Joignant le geste à la parole, le Diable arracha l'oeil de la vielle femme et ajouta : "Je le garde avec moi jusqu'à ce que tu aies expié ta faute. En attendant ce jour, tu erreras sur terre, pauvre et décharnée, vêtue d'une vilaine robe noire pour faire oublier tes somptueuses parures. Tu porteras malheur à ceux que tu croises. Les enfants te jetteront des pierres et les chiens aboieront sur ton passage !" Puis il goba tout rond l'oeil de la vielle femme et disparut, tandis que la babouchka se tordait de douleur, les mains pressées sur son visage. Et depuis ce jour, la vieille femme qui s'appelait tout d'abord Likkha prit le nom de Likho et voyage à travers le monde, porteuse de la malédiction du Diable, semant le malheur autour d'elle.

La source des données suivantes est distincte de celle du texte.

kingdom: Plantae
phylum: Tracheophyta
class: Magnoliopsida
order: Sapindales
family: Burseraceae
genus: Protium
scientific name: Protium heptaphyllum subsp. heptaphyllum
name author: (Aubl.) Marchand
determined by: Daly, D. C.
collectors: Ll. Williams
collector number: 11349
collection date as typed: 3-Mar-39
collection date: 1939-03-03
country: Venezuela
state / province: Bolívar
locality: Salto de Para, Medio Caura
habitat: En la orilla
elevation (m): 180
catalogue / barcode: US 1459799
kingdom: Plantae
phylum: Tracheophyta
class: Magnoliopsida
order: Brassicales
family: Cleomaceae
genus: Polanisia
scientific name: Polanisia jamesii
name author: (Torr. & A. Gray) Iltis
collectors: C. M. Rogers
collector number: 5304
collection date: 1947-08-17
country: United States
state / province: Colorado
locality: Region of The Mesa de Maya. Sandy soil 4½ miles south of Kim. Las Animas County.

Je dois cependant ajouter autre chose. Un détail, peut-être, mais très triste et troublant. Ma mère mourut lorsque j'avais treize ans. Nous habitions alors dans un vieil immeuble décrépit du côté d'Ivry. Une vielle femme emménagea un jour dans l'appartement vide en face du nôtre. Elle était toujours vêtue de noir, sale et repoussante. Les enfants du quartier se moquaient d'elle, entre autres choses parce qu'elle était méchante et borgne. Il s'avéra qu'elle était également originaire de Russie. Si ma mère fut tout d'abord heureuse de voir arriver dans l'immeuble une compatriote, elle ne tarda pas cependant à devenir nerveuse puis apathique. Au fil des jours, je vis sa santé décliner, elle sombra dans une sorte de délire et ne cessait de répéter : "Je n'avais pas d'oeufs ! Ce n'est pas de ma faute. Je n'avais pas d'oeufs." Elle fut transportée à l'hôpital et n'en ressortit que pour son enterrement. Bien des années plus tard, mon père et moi en vînmes à évoquer les derniers jours de ma mère, aussi lui posai-je une question à propos de cette histoire d'oeufs dont elle ne cessait de parler vers la fin. Il m'expliqua alors qu'un midi, la voisine d'en face était venue lui réclamer des oeufs pour faire une omelette, mais ma mère n'en avait pas et s'en était excusée. Le soir, elle avait raconté cela à mon père et semblait bouleversée de ne pas avoir pu offrir trois oeufs à Hannah Liekkha, l'ancienne voisine. Je frissonnai en entendant ce nom et me souvins alors brutalement de cette horrible sorcière qui, passant un jour près de moi dans le hall de l'immeuble, m'avait carressé la joue d'un doigt squelettique en me murmurant, avec son terrible accent : "Tu peux aussi m'appeler Babouchka, petite mère."